Nurse arrested for murdering babies

Someone being very cynical about the whole thing might think they cherry picked which deaths were to be considered 'involved' so as to make them all align to a pattern where one person was on shift.
Almost as if they wanted to scapegoat someone for larger/systematic failings?
She'd have had to have the world's dumbest lawyer to allow that to happen.

Bawa-Garba was systemic failure, this number of deaths is really not in keeping with that theory.
 
Last edited:
Whilst the risks are obviously higher for babies on NICU compared to term and near term babies deaths are very rare on a level 2 NICU. I'm a level 2 NICU consultant in a substantially busier NICU than CoC and we might have 1 or 2 deaths on the unit a year at most. Deaths usually occur either at birth or in babies that are transferred out as they deteriorate, which is why the deaths at CoC on their NICU were so odd.

Edit - just looked, just over 1 a year on average.

You are confusing me somewhat, maybe you can clarify, but my understanding (and I've been under this apprehension for many years now) is that there are 3 levels of Neonatal care, but only level 3 is an NICU..

Level 1 is SCBU - Warm, feed, open cot short term care (24 hours)
Level 2 is LNU - Drip feeding, Respiratory assistance etc, around 48 hours of care.
Level 3 is NICU - The only actual 'Intensive Care Unit'

I presume that there is some overlap, i.e. a Level 3 NICU could have course provide L1/L2 care.

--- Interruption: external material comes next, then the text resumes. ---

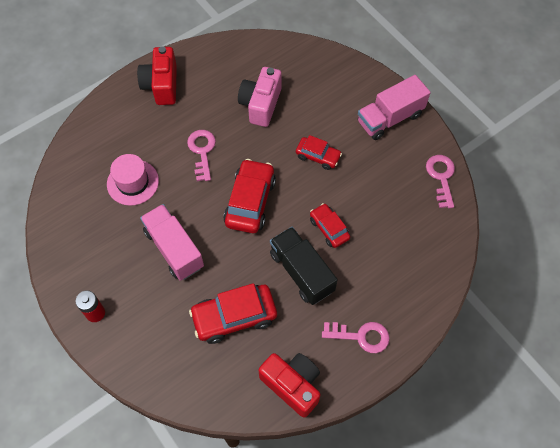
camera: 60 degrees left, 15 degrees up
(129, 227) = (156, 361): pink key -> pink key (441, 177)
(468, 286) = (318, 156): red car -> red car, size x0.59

it almost like some people think that because a baby is in NICU that it must be on deaths door, rather than it being (in some cases) a preventative measure to ensure the child remains healthy.
Not true, as above, the confusion seems to be lumping Level 1 and 2 "units" with the actual intensive care units (Level 3).. My stats for NICU (1.2% to as high as 8%) mortality rates are not indicative of thinking every baby in an NICU is on deaths door, but more as by my point that the admittance to an actual 'ICU' just means the risk has increased to a point that calling them 'healthy' is a bit of a stretch.

Anyway, I can see some of my ignorance in I haven't followed the case that closely to realise Letsby was not working in an actual level 3 NICU so my point was rather moot anyway..
 
You are confusing me somewhat, maybe you can clarify, but my understanding (and I've been under this apprehension for many years now) is that there are 3 levels of Neonatal care, but only level 3 is an NICU..

Level 1 is SCBU - Warm, feed, open cot short term care (24 hours)
Level 2 is LNU - Drip feeding, Respiratory assistance etc, around 48 hours of care.
Level 3 is NICU - The only actual 'Intensive Care Unit'

I presume that there is some overlap, i.e. a Level 3 NICU could have course provide L1/L2 care.


Not true, as above, the confusion seems to be lumping Level 1 and 2 "units" with the actual intensive care units (Level 3).. My stats for NICU (1.2% to as high as 8%) mortality rates are not indicative of thinking every baby in an NICU is on deaths door, but more as by my point that the admittance to an actual 'ICU' just means the risk has increased to a point that calling them 'healthy' is a bit of a stretch.

Anyway, I can see some of my ignorance in I haven't followed the case that closely to realise Letsby was not working in an actual level 3 NICU so my point was rather moot anyway..

Your definitions are broadly correct but there's wiggle room as always.

Level 1 SCBU - feeders and growers

Level 2 LNU but usually termed NICUs - provides intensive care, usually single system support (ventilation or cardiac) and will discuss at 48hrs with a tertiary centre but many will continue well beyond that, variable gestation limits, we do 27 weeks and up and go well beyond 48hrs intensive care/provide palliative care etc

Level 3 NICU - can be surgical or non-surgical, provides intensive care to all gestations/complex congenital abnormalities and cooling.

There's talk about level 2 being split into level 2 and level 2+ as there's a lot of variability as to what those units will manage.

Ontop of all that every level unit has to provide short term intensive care to a high level as babies are inconsiderate and pop out wherever they fancy.
 
Last edited:
She'd have had to have the world's dumbest lawyer to allow that to happen.

Bawa-Garba was systemic failure, this number of deaths is really not in keeping with that theory.

I can't imagine, given what she was accused of, that loads were jumping to defend her! From what I've read about the case they don't sound the best though. The questions being asked are coming from people who have had a chance to go through the evidence, transcripts and summary and are seeing flaws and counter arguments that weren't highlighted during the trial.